Als Kind dachte ich, dass Katastrophen immer an der Schweiz vorbeigehen. Man hörte von Erdbeben mit furchtbaren Folgen, doch das war weit weg. Man sprach von schlimmen Krankheiten und Seuchen, die viele Opfer forderten, doch die Schweiz betraf es nicht. In anderen Regionen der Welt war Krieg, der riesiges Leid auslöste, doch in der Schweiz blieb es friedlich. Irgendwie habe ich mich daran gewöhnt, dass praktisch alle grossen Krisen an der Schweiz vorbeiziehen.

Diesmal ist es anders. Man hörte vom neuartigen Coronavirus in China, aber es betraf uns nicht direkt. Doch nun sind wir mitten drin in einer der grössten Krisen der neueren Zeit. Wir alle spüren die Auswirkungen im privaten und beruflichen Leben. Keiner weiss wirklich, was noch genau auf uns wartet und wann das Leben wieder alltäglicher wird. Diesen Text schreibe ich eine Woche vor seinem Erscheinen und es ist unklar, was sich bereits wieder verändern wird in diesen sieben Tagen.

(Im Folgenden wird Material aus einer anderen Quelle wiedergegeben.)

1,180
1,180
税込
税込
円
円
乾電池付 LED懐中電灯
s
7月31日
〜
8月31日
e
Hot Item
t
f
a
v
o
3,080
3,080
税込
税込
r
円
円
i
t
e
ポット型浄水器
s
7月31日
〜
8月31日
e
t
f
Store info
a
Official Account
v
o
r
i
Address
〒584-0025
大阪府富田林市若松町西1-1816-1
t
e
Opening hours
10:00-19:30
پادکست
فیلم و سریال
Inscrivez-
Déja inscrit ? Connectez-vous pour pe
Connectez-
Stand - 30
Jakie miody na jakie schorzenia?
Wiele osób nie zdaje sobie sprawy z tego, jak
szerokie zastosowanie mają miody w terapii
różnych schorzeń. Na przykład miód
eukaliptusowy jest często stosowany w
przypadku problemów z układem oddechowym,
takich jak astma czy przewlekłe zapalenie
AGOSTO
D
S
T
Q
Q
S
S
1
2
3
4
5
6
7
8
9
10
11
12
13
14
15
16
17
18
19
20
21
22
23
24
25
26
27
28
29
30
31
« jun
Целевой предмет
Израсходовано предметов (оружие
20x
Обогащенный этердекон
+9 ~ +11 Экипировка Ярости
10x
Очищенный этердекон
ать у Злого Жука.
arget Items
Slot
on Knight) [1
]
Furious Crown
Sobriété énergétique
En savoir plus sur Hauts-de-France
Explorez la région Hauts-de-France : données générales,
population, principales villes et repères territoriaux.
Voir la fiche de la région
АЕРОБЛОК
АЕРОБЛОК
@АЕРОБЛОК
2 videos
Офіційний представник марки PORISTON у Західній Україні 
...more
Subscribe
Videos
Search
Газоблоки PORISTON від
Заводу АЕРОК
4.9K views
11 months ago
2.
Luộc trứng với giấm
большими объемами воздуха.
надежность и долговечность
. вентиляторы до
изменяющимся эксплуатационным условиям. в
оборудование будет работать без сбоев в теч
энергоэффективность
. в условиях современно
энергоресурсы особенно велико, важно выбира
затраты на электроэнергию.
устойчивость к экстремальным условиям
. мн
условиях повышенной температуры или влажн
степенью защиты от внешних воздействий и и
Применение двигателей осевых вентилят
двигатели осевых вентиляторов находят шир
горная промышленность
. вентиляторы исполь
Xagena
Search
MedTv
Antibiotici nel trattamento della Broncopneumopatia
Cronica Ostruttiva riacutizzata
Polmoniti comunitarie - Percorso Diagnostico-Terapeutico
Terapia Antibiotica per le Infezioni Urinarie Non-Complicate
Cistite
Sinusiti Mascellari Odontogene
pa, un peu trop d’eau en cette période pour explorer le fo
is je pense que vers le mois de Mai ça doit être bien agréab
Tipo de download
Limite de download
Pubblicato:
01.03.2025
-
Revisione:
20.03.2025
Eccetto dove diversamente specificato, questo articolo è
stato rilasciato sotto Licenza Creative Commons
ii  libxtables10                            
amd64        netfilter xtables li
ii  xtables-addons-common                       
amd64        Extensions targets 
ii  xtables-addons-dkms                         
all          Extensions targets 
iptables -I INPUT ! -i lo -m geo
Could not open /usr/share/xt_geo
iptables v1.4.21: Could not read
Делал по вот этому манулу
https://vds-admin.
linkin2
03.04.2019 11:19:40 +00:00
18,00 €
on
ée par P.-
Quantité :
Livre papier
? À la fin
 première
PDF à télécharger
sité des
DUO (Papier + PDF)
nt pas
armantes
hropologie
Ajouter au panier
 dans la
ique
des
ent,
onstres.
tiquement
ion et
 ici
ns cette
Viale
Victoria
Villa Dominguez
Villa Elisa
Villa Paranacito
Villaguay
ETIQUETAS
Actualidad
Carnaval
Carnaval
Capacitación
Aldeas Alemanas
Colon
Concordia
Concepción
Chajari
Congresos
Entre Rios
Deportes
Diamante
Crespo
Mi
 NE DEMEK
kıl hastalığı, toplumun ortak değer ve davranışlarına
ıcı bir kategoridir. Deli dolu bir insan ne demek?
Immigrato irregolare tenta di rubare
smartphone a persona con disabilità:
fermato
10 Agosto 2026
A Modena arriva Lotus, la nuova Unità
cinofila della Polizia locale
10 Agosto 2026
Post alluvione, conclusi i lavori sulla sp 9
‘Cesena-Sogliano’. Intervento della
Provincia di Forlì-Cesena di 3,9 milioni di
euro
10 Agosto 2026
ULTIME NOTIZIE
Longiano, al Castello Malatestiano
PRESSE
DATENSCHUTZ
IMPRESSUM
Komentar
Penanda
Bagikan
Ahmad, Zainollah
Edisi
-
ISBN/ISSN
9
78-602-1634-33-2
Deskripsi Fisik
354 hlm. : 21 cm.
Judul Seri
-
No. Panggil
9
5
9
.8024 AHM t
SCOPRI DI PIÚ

Letzthin sprach ich mit jemandem, der jeweils im Winter in wärmere Länder reist, um den kalten Temperaturen zu entfliehen. Doch beim Coronavirus ist auch das anders. Man kann ihm nicht entfliehen, kaum ein Land auf dieser Erde hat noch keine Ansteckungen. Zudem ist der Flugverkehr massiv eingeschränkt. Das Virus ist praktisch überall.

Doch nicht nur Viren haben eine weltweite Verbreitung, auch anderes. Die Bibel spricht davon in Psalm 139, 9: «Nähme ich Flügel der Morgenröte und bliebe am äussersten Meer, so würde auch dort deine Hand mich führen und deine Rechte mich halten.» Es gibt keinen Ort auf dieser Welt, wo wir nicht Gott begegnen können. Und es gibt keine Situation, wo er uns nicht nahe sein will. Egal ob isoliert zu Hause oder im Spitalbett, er ist ein Gebet weit entfernt und er möchte uns durch jede Situation hindurch begleiten.